~ Prostate Cancer and Green Tea


Oral Green Tea Polyphenols Inhibit Prostate Cancer In Mouse Model

Scientists at Case Western Reserve University & The Research Institute of University Hospitals of Cleveland, in Cleveland, Ohio, utilized a mouse model genetically engineered to develop metastatic prostate cancer in 100% of the animals to test the effects of orally administered green tea against development of the disease. In a study published in the August 28, 2001 issue of the Proceedings of the National Academy of Sciences,(http://www.pnas.org/) researchers documented the effect of giving the amount of green tea polyphenols equivalent to six cups of green tea per day in humans, to male mice in several experiments. In the first two experiments, twenty-eight week old mice were divided into two groups. One group received drinking water that contained 1% green tea polyphenols for twenty-four weeks as their sole source of fluid, while the control group received tap water.

The polyphenol infusion consisted of 62% epigallocatechin-3-gallate, 24% epicatechin-3-gallate, 6% epicatechin, 5% epigallocatchin and 1% caffeine. At the conclusion of the studies, the animals' prostates were removed and examined. The same procedure was followed in the third experiment which was conducted on thirty-six mice at eight weeks of age, however, they were allowed to survive into old age before the experiment was concluded.

The mice were examined by MRI for tumor growth at twenty and thirty weeks of age. At twenty weeks, mice not given green tea polyphenols had prostate tumors, which were fully developed by thirty weeks. The mice given green tea polyphenols experienced an average 44% reduction in prostate cancer growth compared to the controls at twenty weeks, and a 42% reduction at thirty weeks. In the first two experiments, green tea polyphenols resulted in an almost complete inhibition of distant site metastases, whereas 95% of untreated mice had lymph node metastases. It also increased tumor free survival, with half the animals receiving the polyphenols remaining tumor free at forty weeks old, and life expectancy, which was 70% higher in mice given the polyphenol-enhanced drinking water. Green tea polyphenols were also found to inhibit serum IGF-1 levels. According to some studies, IGF-1 levels could be better predictors of prostate cancer risk than PSA levels.

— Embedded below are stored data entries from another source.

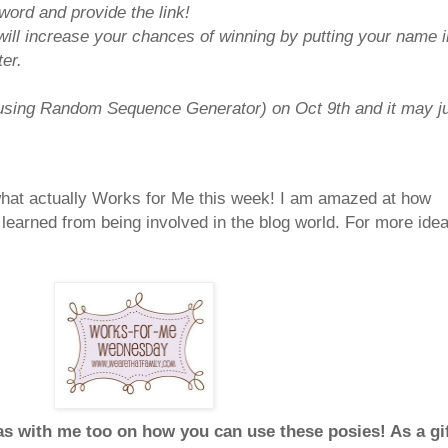
ord and provide the link!
will increase your chances of winning by putting your name i
er.
(using Random Sequence Generator) on Oct 9th and it may j
 what actually Works for Me this week! I am amazed at how
learned from being involved in the blog world. For more ide
as with me too on how you can use these posies! As a gi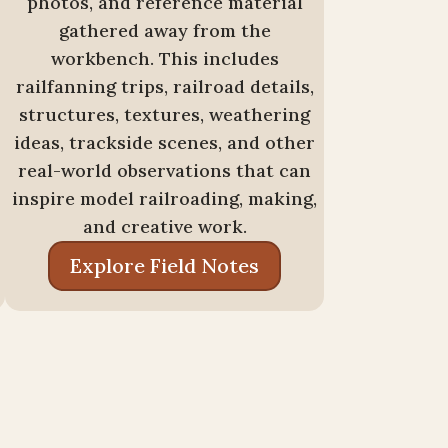
photos, and reference material
gathered away from the
workbench. This includes
railfanning trips, railroad details,
structures, textures, weathering
ideas, trackside scenes, and other
real-world observations that can
inspire model railroading, making,
and creative work.
Explore Field Notes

Green tea's mechanism of action is believed by the researchers to be that of inducing apoptosis in prostate cancer cells observed in this study, however they recommend further studies to confirm this.

Because prostate cancer is typically diagnosed in older men, the study's authors comment that the disease is an excellent candidate for prevention, because even a modest delay in the development of the disease could result in a substantial reduction in the number of patients diagnosed. They write, "We suggest that regular consumption of green tea may prlong life expectancy and quality of life in prostate cancer patients."